Since the Canadian right-wing tends to import the latest right-wing US-American innovations generally after a two-year delay, we can look forward to the increased role of money in our increasingly debased electoral process. Then we can look forward to the bulk of Canadian progressives welcoming Justin Trudeau as our saviour, only to be disappointed as he retains all of harper's cuts to the welfare state and to environmental regulations, and maintains the Tar Sands and the surveillance state.

All this time, useless anarchist fuckwits will maintain that sitting at home and doing nothing is more "radical" than foolish engagement with the real world.

Wednesday, April 2, 2014

Ain't It The Truth?

Kev over at Trapped in a Whirlpool reminds us of an important truth:

While banishing Harper and the Conservatives from power is a worthwhile project our problems go much deeper than the evil he has unleashed on our nation.
Actually he has done us a favour of sorts in exposing the weaknesses in our electoral and parliamentary systems and institutions. None of that will change much upon his ouster. We will still have a first past the post electoral system and parliament will still be governed by conventions that require the government of the day to voluntarily submit to them.

Just as important we will still be governed by neo-liberals, continuing on the path of low taxes, austerity and privatisation.
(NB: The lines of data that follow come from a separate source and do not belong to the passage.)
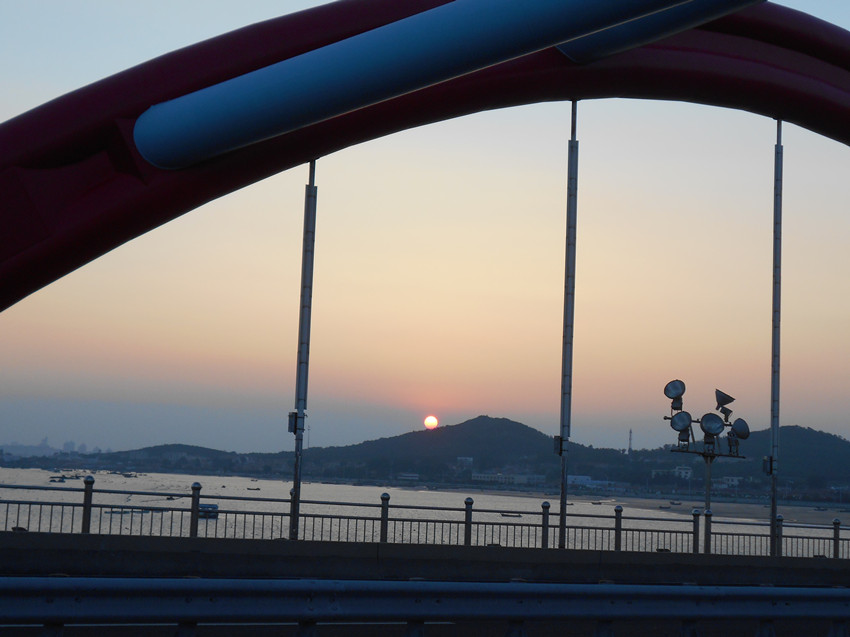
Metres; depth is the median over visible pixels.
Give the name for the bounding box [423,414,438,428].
sun
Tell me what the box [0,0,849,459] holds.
sky
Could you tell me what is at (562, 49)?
tube
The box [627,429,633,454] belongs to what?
tower
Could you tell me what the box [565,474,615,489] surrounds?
building
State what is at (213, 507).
boat
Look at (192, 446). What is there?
hill
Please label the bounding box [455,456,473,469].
building
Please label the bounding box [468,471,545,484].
building
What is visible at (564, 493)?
rod
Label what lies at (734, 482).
building
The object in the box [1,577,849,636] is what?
guardrail
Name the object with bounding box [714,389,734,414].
floodlight
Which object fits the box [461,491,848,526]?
beach
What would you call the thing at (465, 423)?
hill
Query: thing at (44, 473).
water
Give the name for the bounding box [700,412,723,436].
floodlight
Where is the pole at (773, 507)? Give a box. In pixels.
[768,118,782,558]
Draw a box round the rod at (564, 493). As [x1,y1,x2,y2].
[556,100,578,553]
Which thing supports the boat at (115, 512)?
on the water
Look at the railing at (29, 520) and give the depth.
21.36 m
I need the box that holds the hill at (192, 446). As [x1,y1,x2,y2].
[85,442,259,472]
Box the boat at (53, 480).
[48,475,67,482]
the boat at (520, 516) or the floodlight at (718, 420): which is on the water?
the boat at (520, 516)
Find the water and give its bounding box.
[0,467,848,557]
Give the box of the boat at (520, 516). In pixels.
[500,511,522,517]
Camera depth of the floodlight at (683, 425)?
23.52 m
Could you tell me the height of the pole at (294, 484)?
7.338 m
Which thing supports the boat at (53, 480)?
on the water
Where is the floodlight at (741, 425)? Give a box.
[730,418,749,440]
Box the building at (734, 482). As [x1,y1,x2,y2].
[716,475,742,488]
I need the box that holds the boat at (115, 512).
[106,506,150,514]
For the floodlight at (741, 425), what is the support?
attached to the floodlight pole at (674, 421)
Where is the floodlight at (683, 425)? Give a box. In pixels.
[669,410,692,434]
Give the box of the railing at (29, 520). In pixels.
[1,479,848,560]
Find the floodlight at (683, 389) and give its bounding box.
[663,379,685,405]
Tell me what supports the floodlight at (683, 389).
attached to the floodlight pole at (674, 421)
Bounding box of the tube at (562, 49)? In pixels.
[556,0,770,63]
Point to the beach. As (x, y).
(717, 509)
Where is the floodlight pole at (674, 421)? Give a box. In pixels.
[662,380,748,554]
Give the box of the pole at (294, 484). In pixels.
[288,158,316,546]
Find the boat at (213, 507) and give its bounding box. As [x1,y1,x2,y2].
[198,502,218,518]
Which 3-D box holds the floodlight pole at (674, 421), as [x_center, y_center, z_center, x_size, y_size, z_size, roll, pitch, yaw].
[5.379,3.279,23.654,1.829,4.086,0.762,4,-7,-19]
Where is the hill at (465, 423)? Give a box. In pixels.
[67,414,849,500]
We will still be bound by ruinous trade deals that sell out our sovereignty to corporations.

...
on the day after we will heave a huge sigh of relief at seeing the end of the Harper regime, but much of what ails us will remain and the battle will continue.  

I'm no huge fan of our pre-harper politics. Trudeau, Clark, Mulroney, Campbell, Chretien, Martin were all far to the right of what I think decent political economy means. But I went along with what those people inflicted on me because they got their power legitimately and for the most part, they respected at least the basics, the foundations of the system they presided over. harper does not respect our democracy and he's desecrated the means by which power is given in this country. Getting rid of him is therefore highly important. Then we can try to get back to where we started and from there advocate for social justice and ecological sanity.
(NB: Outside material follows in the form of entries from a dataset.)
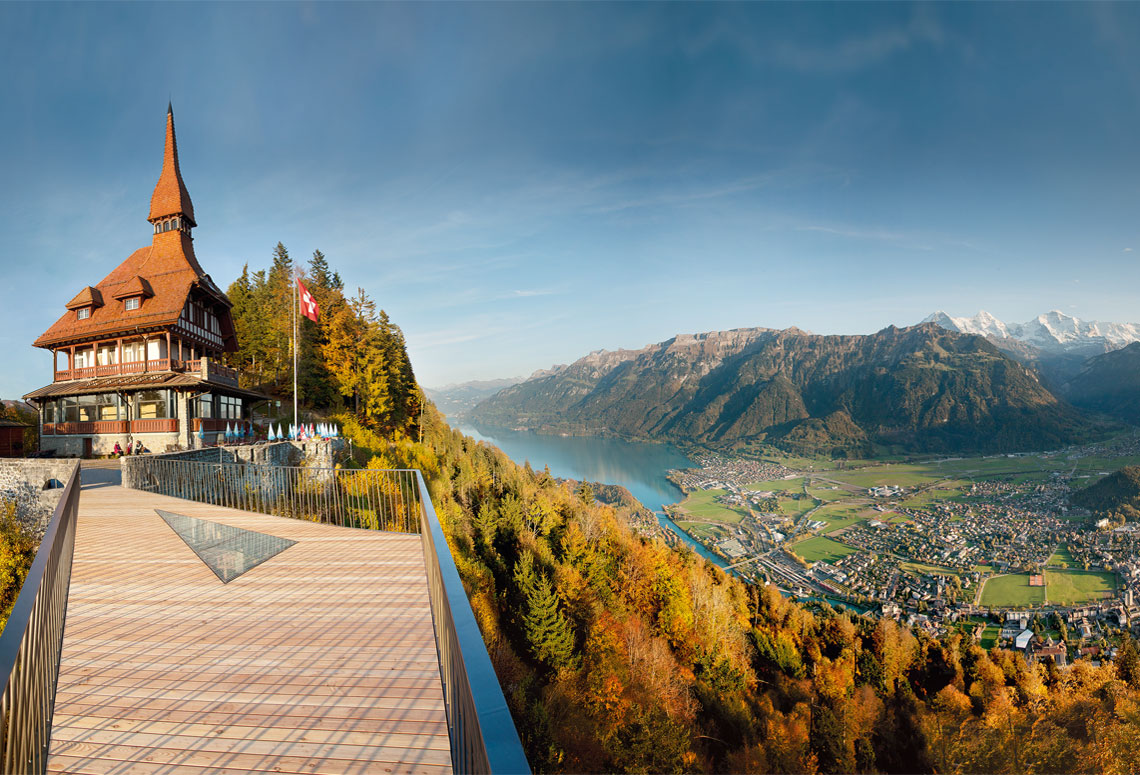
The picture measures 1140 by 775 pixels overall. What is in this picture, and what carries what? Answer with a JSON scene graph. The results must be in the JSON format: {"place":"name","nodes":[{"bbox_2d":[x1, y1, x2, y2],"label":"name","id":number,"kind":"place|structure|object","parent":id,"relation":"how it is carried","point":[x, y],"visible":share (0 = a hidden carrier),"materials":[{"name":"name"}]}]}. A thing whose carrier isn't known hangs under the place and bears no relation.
{"place":"outdoors","nodes":[
{"label":"outdoors","id":0,"kind":"place"},
{"bbox_2d":[0,418,27,457],"label":"shed","id":1,"kind":"structure","parent":0,"point":[21,430],"materials":[{"name":"brown wood"}]},
{"bbox_2d":[0,460,81,533],"label":"stone wall","id":2,"kind":"structure","parent":0,"point":[37,466],"materials":[{"name":"grey stone"}]},
{"bbox_2d":[42,478,64,489],"label":"arched window","id":3,"kind":"structure","parent":2,"relation":"in","point":[48,484],"materials":[{"name":"black"}]},
{"bbox_2d":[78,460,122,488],"label":"paved path","id":4,"kind":"structure","parent":0,"point":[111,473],"materials":[{"name":"grey stone"}]},
{"bbox_2d":[31,100,271,453],"label":"castle building","id":5,"kind":"structure","parent":0,"point":[136,428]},
{"bbox_2d":[65,285,102,319],"label":"dormer window","id":6,"kind":"structure","parent":5,"relation":"on","point":[84,294],"materials":[{"name":"brown wood"}]},
{"bbox_2d":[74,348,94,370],"label":"window","id":7,"kind":"structure","parent":5,"relation":"in","point":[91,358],"materials":[{"name":"white glass"}]},
{"bbox_2d":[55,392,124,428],"label":"window","id":8,"kind":"structure","parent":5,"relation":"in","point":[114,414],"materials":[{"name":"glass"}]},
{"bbox_2d":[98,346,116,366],"label":"window","id":9,"kind":"structure","parent":5,"relation":"in","point":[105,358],"materials":[{"name":"white"}]},
{"bbox_2d":[43,417,173,434],"label":"balcony railing","id":10,"kind":"object","parent":5,"relation":"attached to","point":[66,430],"visible":0.59,"materials":[{"name":"brown wood"}]},
{"bbox_2d":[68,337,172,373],"label":"balcony","id":11,"kind":"structure","parent":5,"relation":"in","point":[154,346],"materials":[{"name":"brown wood"}]},
{"bbox_2d":[113,277,153,310],"label":"dormer window","id":12,"kind":"structure","parent":5,"relation":"on","point":[125,297],"materials":[{"name":"brown wood"}]},
{"bbox_2d":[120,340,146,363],"label":"window","id":13,"kind":"structure","parent":5,"relation":"in","point":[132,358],"materials":[{"name":"white glass"}]},
{"bbox_2d":[136,390,169,418],"label":"window","id":14,"kind":"structure","parent":5,"relation":"in","point":[141,401],"materials":[{"name":"glass"}]},
{"bbox_2d":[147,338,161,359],"label":"window","id":15,"kind":"structure","parent":5,"relation":"in","point":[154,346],"materials":[{"name":"white glass"}]},
{"bbox_2d":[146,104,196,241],"label":"spire","id":16,"kind":"structure","parent":5,"relation":"on","point":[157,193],"materials":[{"name":"orange tile"}]},
{"bbox_2d":[190,391,244,421],"label":"window","id":17,"kind":"structure","parent":5,"relation":"in","point":[222,398],"materials":[{"name":"glass"}]},
{"bbox_2d":[121,438,347,496],"label":"stone wall","id":18,"kind":"structure","parent":0,"point":[281,446],"materials":[{"name":"grey stone"}]},
{"bbox_2d":[267,423,280,440],"label":"umbrella","id":19,"kind":"object","parent":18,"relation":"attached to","point":[272,434],"visible":0.79,"materials":[{"name":"fabric"}]},
{"bbox_2d":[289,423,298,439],"label":"umbrella","id":20,"kind":"object","parent":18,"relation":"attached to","point":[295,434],"visible":0.77,"materials":[{"name":"fabric"}]},
{"bbox_2d":[292,272,297,435],"label":"flagpole","id":21,"kind":"object","parent":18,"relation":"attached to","point":[295,405],"visible":0.76,"materials":[{"name":"white metal"}]},
{"bbox_2d":[297,280,319,321],"label":"flag","id":22,"kind":"object","parent":21,"relation":"attached to","point":[306,297],"visible":0.9,"materials":[{"name":"red fabric"}]},
{"bbox_2d":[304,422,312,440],"label":"umbrella","id":23,"kind":"object","parent":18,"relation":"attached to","point":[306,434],"visible":0.84,"materials":[{"name":"fabric"}]},
{"bbox_2d":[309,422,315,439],"label":"umbrella","id":24,"kind":"object","parent":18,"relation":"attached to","point":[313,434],"visible":0.78,"materials":[{"name":"fabric"}]},
{"bbox_2d":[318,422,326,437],"label":"umbrella","id":25,"kind":"object","parent":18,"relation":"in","point":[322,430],"visible":0.73,"materials":[{"name":"fabric"}]},
{"bbox_2d":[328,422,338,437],"label":"umbrella","id":26,"kind":"object","parent":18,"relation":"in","point":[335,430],"visible":0.74,"materials":[{"name":"fabric"}]},
{"bbox_2d":[38,477,458,774],"label":"wooden deck","id":27,"kind":"structure","parent":0,"point":[315,532],"materials":[{"name":"brown wood"}]},
{"bbox_2d":[0,469,80,774],"label":"metal railing","id":28,"kind":"object","parent":27,"relation":"on","point":[73,486],"visible":0.89,"materials":[{"name":"metal"}]},
{"bbox_2d":[156,507,298,583],"label":"glass panel","id":29,"kind":"object","parent":27,"relation":"in","point":[256,536],"visible":0.93,"materials":[{"name":"glass"}]},
{"bbox_2d":[121,459,419,529],"label":"metal railing","id":30,"kind":"object","parent":27,"relation":"on","point":[216,498],"visible":0.87,"materials":[{"name":"metal"}]},
{"bbox_2d":[413,469,530,774],"label":"metal railing","id":31,"kind":"object","parent":27,"relation":"on","point":[424,525],"visible":0.96,"materials":[{"name":"metal"}]},
{"bbox_2d":[425,378,518,414],"label":"distant hill","id":32,"kind":"structure","parent":0,"point":[471,385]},
{"bbox_2d":[0,0,1139,394],"label":"sky","id":33,"kind":"structure","parent":0,"point":[668,326],"materials":[{"name":"blue"}]},
{"bbox_2d":[448,419,751,576],"label":"lake","id":34,"kind":"structure","parent":0,"point":[541,439],"materials":[{"name":"blue liquid"}]},
{"bbox_2d":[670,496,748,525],"label":"green field","id":35,"kind":"structure","parent":0,"point":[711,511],"materials":[{"name":"green plant"}]},
{"bbox_2d":[293,267,1139,774],"label":"forested hillside","id":36,"kind":"structure","parent":0,"point":[464,448],"materials":[{"name":"plant"}]},
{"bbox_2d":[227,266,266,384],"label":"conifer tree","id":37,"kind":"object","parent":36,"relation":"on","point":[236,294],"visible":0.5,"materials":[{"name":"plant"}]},
{"bbox_2d":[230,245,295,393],"label":"conifer tree","id":38,"kind":"object","parent":36,"relation":"on","point":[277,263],"visible":0.58,"materials":[{"name":"plant"}]},
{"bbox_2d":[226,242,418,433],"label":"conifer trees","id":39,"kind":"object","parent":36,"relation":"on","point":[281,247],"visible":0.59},
{"bbox_2d":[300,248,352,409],"label":"conifer tree","id":40,"kind":"object","parent":36,"relation":"on","point":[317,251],"visible":0.6,"materials":[{"name":"plant"}]},
{"bbox_2d":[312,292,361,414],"label":"autumn tree","id":41,"kind":"object","parent":36,"relation":"on","point":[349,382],"visible":0.65,"materials":[{"name":"plant"}]},
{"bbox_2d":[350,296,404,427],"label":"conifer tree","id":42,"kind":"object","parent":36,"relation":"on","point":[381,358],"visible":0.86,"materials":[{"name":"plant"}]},
{"bbox_2d":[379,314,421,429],"label":"conifer tree","id":43,"kind":"object","parent":36,"relation":"on","point":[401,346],"visible":0.51,"materials":[{"name":"plant"}]},
{"bbox_2d":[515,555,577,670],"label":"conifer tree","id":44,"kind":"object","parent":36,"relation":"on","point":[541,613],"visible":0.8,"materials":[{"name":"green plant"}]},
{"bbox_2d":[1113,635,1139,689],"label":"tree","id":45,"kind":"object","parent":36,"relation":"on","point":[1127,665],"visible":0.75,"materials":[{"name":"green plant"}]},
{"bbox_2d":[721,546,781,571],"label":"bridge","id":46,"kind":"structure","parent":0,"point":[727,568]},
{"bbox_2d":[463,319,1113,458],"label":"mountain","id":47,"kind":"structure","parent":0,"point":[944,373],"materials":[{"name":"stone"}]},
{"bbox_2d":[786,535,861,563],"label":"field","id":48,"kind":"structure","parent":0,"point":[806,554],"materials":[{"name":"green plant"}]},
{"bbox_2d":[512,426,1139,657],"label":"valley","id":49,"kind":"structure","parent":0,"point":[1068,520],"materials":[{"name":"green plant"}]},
{"bbox_2d":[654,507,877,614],"label":"river","id":50,"kind":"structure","parent":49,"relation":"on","point":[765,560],"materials":[{"name":"teal liquid"}]},
{"bbox_2d":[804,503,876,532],"label":"field","id":51,"kind":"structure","parent":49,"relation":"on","point":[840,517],"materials":[{"name":"green plant"}]},
{"bbox_2d":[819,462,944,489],"label":"field","id":52,"kind":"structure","parent":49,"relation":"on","point":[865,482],"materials":[{"name":"green plant"}]},
{"bbox_2d":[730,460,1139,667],"label":"town","id":53,"kind":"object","parent":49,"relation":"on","point":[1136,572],"visible":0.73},
{"bbox_2d":[1014,628,1034,650],"label":"building","id":54,"kind":"structure","parent":49,"relation":"on","point":[1023,642],"materials":[{"name":"white"}]},
{"bbox_2d":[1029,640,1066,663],"label":"building","id":55,"kind":"structure","parent":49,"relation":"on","point":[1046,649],"materials":[{"name":"brick"}]},
{"bbox_2d":[919,311,1139,358],"label":"snowy mountain","id":56,"kind":"structure","parent":0,"point":[1041,319],"materials":[{"name":"white snow"}]},
{"bbox_2d":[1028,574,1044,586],"label":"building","id":57,"kind":"structure","parent":0,"point":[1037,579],"visible":0.94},
{"bbox_2d":[977,568,1119,607],"label":"field","id":58,"kind":"structure","parent":0,"point":[1089,577],"materials":[{"name":"green plant"}]},
{"bbox_2d":[1055,342,1139,425],"label":"mountain","id":59,"kind":"structure","parent":0,"point":[1132,371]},
{"bbox_2d":[1069,467,1139,521],"label":"hill","id":60,"kind":"structure","parent":0,"point":[1125,477],"materials":[{"name":"green plant"}]},
{"label":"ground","id":61,"kind":"structure","parent":0},
{"bbox_2d":[0,500,40,625],"label":"shrub","id":62,"kind":"object","parent":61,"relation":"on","point":[19,556],"visible":0.59,"materials":[{"name":"green plant"}]},
{"bbox_2d":[112,441,122,456],"label":"person","id":63,"kind":"object","parent":61,"relation":"on","point":[118,448],"visible":0.75},
{"bbox_2d":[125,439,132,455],"label":"person","id":64,"kind":"object","parent":61,"relation":"on","point":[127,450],"visible":0.79},
{"bbox_2d":[136,440,148,453],"label":"person","id":65,"kind":"object","parent":61,"relation":"on","point":[141,448],"visible":0.72},
{"bbox_2d":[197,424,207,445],"label":"closed umbrella","id":66,"kind":"object","parent":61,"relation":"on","point":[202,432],"visible":0.76,"materials":[{"name":"blue fabric"}]},
{"bbox_2d":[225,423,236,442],"label":"parasol","id":67,"kind":"object","parent":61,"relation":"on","point":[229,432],"visible":0.79,"materials":[{"name":"blue fabric"}]},
{"bbox_2d":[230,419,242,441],"label":"umbrella","id":68,"kind":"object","parent":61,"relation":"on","point":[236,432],"visible":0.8,"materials":[{"name":"blue fabric"}]},
{"bbox_2d":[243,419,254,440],"label":"umbrella","id":69,"kind":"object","parent":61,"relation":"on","point":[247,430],"visible":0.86,"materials":[{"name":"blue fabric"}]}
]}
What's depressing about this is that harper has not only exposed the weaknesses of our system. he's exposed the the hollowness of Canadians' claims to be a democratic people. he's exposed the complete inability of progressives to defend their values and their rights.

Tuesday, April 1, 2014

Assholes

The thuggish RCMP officers who murdered Robert Dziekanski just can't help themselves. As I said, they killed a guy and now they're facing perjury charges for having lied their asses of in the subsequent inquiry. And, I mean, I've done and said some mean things in my time. I've been a complete asshole to some people. I still cringe inside about these lapses. I'd like to think, ... I'd really like to think that even if I was so callous, so lazy, so stupid, so ... well, whatever animated those assholes to murder Robert Dziekanski and then lie, lie, lie to cover themselves, ... if I was as rotten a human being as those guys are, that I'd at least have the fucking decency to accept being charged with perjury. You know? I'm a cop. I killed an innocent man for no reason. I lied about what happened. Video evidence shows that I lied. There was an inquiry about the murder of this innocent man. I lie my ass off there too. I lie so blatantly that I'm accused of perjury. I'll never serve a day in jail for having caused the death of an innocent man who came to my country to re-join his mother and maybe become a Canadian citizen. Do I at least have the minimum of shame to accept this single charge for all of my atrocious behaviour?

Nope. RCMP Constable Gerry Rundel and "retired" RCMP corporal Monty "Stop Me Before I Kill Again" Robinson" are protesting some procedural this-or-that having to do with who heard that they all got together to fix their stories before the inquiry.

Whatever happens, the main point is that these guys simply don't possess the most basic, faintest sense of human decency. It's no wonder that the RCMP is universally despised by the people of British Columbia. Most of their officers are complete scum. The dregs of humanity.